**Text for analysis:**
______________________________

Luke 9:37-56

I pointed out in last week’s sermon and in the sermon previous to that that Luke did not include in his narrative of the conversation the Lord had with his disciples at Caesarea Philippi Peter’s rebuke of the Lord for his prediction that he would suffer many things, be rejected by the elders of the people, be put to death, and rise again from the dead. Nor did he record the Lord’s stern rejoinder to Peter: “Get behind me Satan.” But what we now learn is that he did not omit that exchange because he was trying to preserve the reputation of the disciples. Following the account of the transfiguration, we have five short paragraphs (or four, if vv. 49-40 belong to the verses before them) each of which reflects poorly on the disciples. The passage we are about to read effectively brings to an end the main narrative of the Lord’s Galilean ministry. We are left with the realization that, as the Lord turns now to pay more attention to the preparation of his disciples for their future ministry, they remain a group of men with a lot to learn!

Text Comment

v.39     After the glory of the experience of his transfiguration on the mountain top, the Lord is plunged immediately back into the fray. The powers of darkness are still abroad in the world and people are still in desperate need of his help.

v.40     Remember, these men had successfully dealt with demon possession on their preaching tour of which we read in the opening verses of the chapter. Now the power had left them and the implication seems to be that it was their fault.

v.41     By leaving out other material we find in Matthew and Mark, Luke emphasizes the Lord’s words, “O faithless and twisted generation…” The emphasis falls on their lack of faith, a lack of faith even the disciples shared to some extent.

v.43     Once again it was impossible not to identify what Jesus did with the transcendence of God. They knew very well that he was wielding divine power.

v.44     Once again the Lord turned their attention away from the dramatic phenomena of his works of power to his coming passion, which, after all, was what really mattered! Only the Lord’s cross could save this boy from the demons forever!

v.45     It was concealed, no doubt in large part, because they couldn’t have grasped it in their present state of confusion and spiritual misunderstanding. But the fact that they didn’t dare ask him about it does not speak well of them.

v.46     It seems more than unseemly to us that these men should have actually had a discussion as to which of them was the greatest and why: “Mirror, mirror on the wall, who’s the greatest of them all?” But then we have such conversations with ourselves in our thoughts all the time! It is perfectly obvious that the disciples were far from having the spirit that the Lord Jesus himself was demonstrating. He’s been speaking of giving up his life for his people and they are concerned for pride of place. He was thinking of others; they of themselves. [Morris, 194]

v.48     In other words, true greatness is not found in the one who wants to be first, but who is willing to serve the lowly and the unworthy.

v.50     These two verses are fascinating for several reasons. They indicate the stir that the Lord’s ministry had caused. It is not surprising that others had cottoned on to the fact that demons were subject to Jesus’ name and had cast them out invoking Jesus’ name to do so. And already during the Lord’s own ministry we can detect the fissures that would bedevil the church in the ages since. The disciples didn’t want anything being done in Jesus’ name by anyone who was not a member of their group. How many times have we heard that over the past 2,000 years! The Lord rejoiced in all work that was being done in his name and ordered us to do the same.

______________________________

**Work instructions:**
Name every Gospel writer mentioned in the sermon on Luke 9:37-56. The rows that come next are separate material and are unrelated to the sermon on Luke 9:37-56.

______________________________

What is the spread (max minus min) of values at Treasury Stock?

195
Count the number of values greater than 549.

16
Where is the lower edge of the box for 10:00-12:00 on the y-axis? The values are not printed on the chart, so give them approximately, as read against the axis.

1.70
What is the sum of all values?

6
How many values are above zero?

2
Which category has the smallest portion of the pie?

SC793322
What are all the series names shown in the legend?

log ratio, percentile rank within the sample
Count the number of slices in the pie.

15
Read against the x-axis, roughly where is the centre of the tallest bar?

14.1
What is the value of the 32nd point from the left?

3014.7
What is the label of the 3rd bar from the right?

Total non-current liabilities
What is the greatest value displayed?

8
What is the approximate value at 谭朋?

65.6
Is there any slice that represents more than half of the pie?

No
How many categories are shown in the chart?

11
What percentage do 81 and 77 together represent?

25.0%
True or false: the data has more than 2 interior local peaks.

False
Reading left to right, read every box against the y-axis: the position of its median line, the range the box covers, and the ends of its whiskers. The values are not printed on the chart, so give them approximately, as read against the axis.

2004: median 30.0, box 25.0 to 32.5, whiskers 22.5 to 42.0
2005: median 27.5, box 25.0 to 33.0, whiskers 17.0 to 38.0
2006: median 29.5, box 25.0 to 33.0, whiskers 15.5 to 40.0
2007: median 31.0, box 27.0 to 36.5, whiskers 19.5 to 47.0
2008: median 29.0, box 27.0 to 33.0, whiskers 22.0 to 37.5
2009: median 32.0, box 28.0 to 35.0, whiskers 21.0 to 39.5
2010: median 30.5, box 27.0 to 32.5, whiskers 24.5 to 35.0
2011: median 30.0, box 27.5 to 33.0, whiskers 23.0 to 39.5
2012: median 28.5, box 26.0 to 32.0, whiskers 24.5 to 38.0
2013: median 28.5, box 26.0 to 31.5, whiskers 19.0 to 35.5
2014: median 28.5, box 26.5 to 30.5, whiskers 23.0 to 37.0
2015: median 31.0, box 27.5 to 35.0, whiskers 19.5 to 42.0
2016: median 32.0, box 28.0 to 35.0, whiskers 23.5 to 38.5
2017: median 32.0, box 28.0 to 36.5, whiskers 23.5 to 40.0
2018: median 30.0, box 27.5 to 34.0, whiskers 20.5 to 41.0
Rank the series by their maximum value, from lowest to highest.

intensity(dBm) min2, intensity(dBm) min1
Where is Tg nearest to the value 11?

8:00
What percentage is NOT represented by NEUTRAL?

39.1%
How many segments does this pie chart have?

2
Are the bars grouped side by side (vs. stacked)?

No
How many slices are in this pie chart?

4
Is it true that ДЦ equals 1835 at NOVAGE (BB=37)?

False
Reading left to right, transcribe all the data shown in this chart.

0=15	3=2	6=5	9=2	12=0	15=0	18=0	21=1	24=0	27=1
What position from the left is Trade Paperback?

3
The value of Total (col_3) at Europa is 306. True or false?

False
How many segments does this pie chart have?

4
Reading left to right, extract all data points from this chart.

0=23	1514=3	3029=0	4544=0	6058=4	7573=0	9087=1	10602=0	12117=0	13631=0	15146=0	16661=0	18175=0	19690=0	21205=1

______________________________

**Problem solution:**
Luke, Matthew, Mark